- [EXERCISE PROMPT]
Copy out every line of text in the listing below, keeping each one as it appears, and leave the pictures out of your answer.

- [RECORDS SUPPLIED]
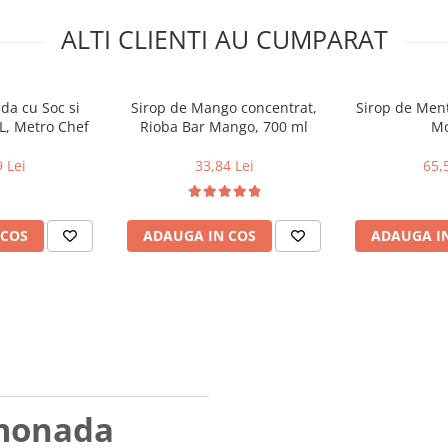
ALTI CLIENTI AU CUMPARAT
da cu Soc si
Sirop de Mango concentrat,
Sirop de Ment
 L, Metro Chef
Rioba Bar Mango, 700 ml
Mo
 Lei
33,84 Lei
65,
 COS
ADAUGA IN COS
ADAUGA I
imonada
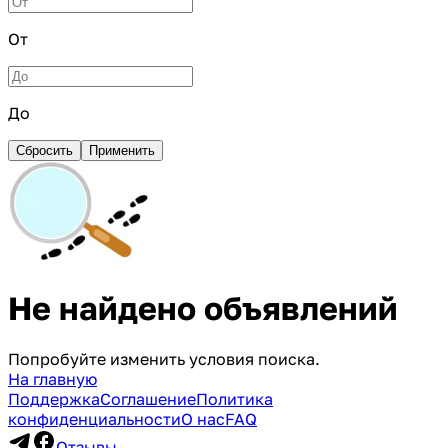
От
До
Сбросить
Применить
Не найдено объявлений
Попробуйте изменить условия поиска.
На главную
Поддержка
Соглашение
Политика
конфиденциальности
О нас
FAQ
Отзывы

- [RESPONSE TO THE EXERCISE]
ALTI CLIENTI AU CUMPARAT
da cu Soc si
Sirop de Mango concentrat,
Sirop de Ment
 L, Metro Chef
Rioba Bar Mango, 700 ml
Mo
 Lei
33,84 Lei
65,
 COS
ADAUGA IN COS
ADAUGA I
imonada
От
До
Сбросить
Применить
Не найдено объявлений
Попробуйте изменить условия поиска.
На главную
Поддержка
Соглашение
Политика
конфиденциальности
О нас
FAQ
Отзывы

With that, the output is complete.